Two in five adults worldwide suffer from some form of gastrointestinal condition, research suggests.
Scientists from the University of Gothenburg asked more than 73,000 people across 33 countries about gut issues, with more than half complaining of everything from heartburn to irritable bowel syndrome.
The team stressed the negative impact these conditions can have on a person’s quality of life, and called for more testing to help treat those suffering in silence.
Gut conditions can strike anywhere in the gastrointestinal tract, leading to bloating, indigestion or constipation.
For some the discomfort is mild, while others suffer severe pain.
To learn more, the Gothenburg scientists had participants in 24 countries – including the US – complete an online survey.
Seven nations, including India and Indonesia, took part in-person interviews.

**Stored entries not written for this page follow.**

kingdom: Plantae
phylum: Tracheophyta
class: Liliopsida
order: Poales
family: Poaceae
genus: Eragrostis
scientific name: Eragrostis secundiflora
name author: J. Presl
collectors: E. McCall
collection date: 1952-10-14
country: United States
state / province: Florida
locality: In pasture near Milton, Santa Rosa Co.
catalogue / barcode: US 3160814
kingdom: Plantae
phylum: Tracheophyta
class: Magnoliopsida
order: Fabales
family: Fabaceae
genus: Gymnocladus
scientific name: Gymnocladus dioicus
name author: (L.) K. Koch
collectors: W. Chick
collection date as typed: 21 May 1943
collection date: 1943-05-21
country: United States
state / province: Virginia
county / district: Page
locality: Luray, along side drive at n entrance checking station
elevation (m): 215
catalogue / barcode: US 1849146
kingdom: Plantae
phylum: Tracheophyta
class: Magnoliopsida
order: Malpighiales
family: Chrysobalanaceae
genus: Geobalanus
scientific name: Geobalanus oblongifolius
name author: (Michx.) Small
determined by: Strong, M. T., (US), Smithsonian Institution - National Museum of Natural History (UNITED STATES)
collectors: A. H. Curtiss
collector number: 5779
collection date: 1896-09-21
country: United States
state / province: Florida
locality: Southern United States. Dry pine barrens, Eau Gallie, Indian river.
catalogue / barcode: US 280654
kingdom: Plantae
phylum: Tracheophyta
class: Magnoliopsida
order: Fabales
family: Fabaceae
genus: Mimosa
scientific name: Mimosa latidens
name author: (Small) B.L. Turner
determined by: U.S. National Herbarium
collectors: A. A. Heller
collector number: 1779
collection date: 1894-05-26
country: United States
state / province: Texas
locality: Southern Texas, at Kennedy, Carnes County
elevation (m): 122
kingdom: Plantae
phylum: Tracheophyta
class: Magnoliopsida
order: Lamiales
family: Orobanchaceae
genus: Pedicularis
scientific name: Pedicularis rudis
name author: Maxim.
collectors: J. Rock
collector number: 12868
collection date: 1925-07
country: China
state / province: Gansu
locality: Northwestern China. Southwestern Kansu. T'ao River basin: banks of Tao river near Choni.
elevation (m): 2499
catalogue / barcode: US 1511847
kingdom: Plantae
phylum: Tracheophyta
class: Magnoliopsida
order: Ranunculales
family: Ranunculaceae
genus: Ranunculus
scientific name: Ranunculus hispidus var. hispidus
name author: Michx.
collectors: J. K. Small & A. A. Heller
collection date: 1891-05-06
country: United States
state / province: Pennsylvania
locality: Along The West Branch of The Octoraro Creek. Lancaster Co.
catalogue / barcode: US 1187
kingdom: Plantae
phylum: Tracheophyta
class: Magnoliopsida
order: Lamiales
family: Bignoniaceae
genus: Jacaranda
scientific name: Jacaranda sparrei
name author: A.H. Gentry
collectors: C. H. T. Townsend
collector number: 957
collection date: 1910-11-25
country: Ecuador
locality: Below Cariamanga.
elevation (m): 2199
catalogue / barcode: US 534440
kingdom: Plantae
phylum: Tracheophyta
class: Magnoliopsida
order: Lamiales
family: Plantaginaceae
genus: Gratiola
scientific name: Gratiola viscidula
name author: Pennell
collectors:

Results, which will be published in the journal Gastroenterology, revealed just how common gut disorders are.
“It’s striking how similar the findings are between countries,” said study author Dr Magnus Simrén.
“We can see some variations but, in general, these disorders are equally common whatever the country or continent.”
Two in five (40%) of those taking part in the online survey reported symptoms, versus one in five (20%) of the participants who were interviewed.
“We don’t know why we’re seeing this difference, but one reason might be that people think it’s embarrassing to talk about stomach and bowel symptoms to someone sitting in front of them,” said Dr Simrén.
Women were up to 70% more likely to report symptoms than the male participants.
Perhaps unsurprisingly, participants who had a gastro condition reported going to their doctor more often than those without.
This comes after scientists from the University of Texas Southwestern, Dallas, found that our emotions may influence our risk of gastrointestinal infections.
Serotonin, the happiness hormone, is largely produced in the gut.
Results published in the journal Cell Host & Microbe show that when the dangerous bacterium E.coli was exposed to serotonin in the laboratory, its genetic expression broke down.
When mice were infected with a similar pathogen, those that produced higher levels of the hormone were less likely to have their gut colonised by the bacteria or become seriously ill.
The scientists plan to investigate whether a person’s serotonin levels can be manipulated to fight off infections like E.coli, which can be difficult to treat.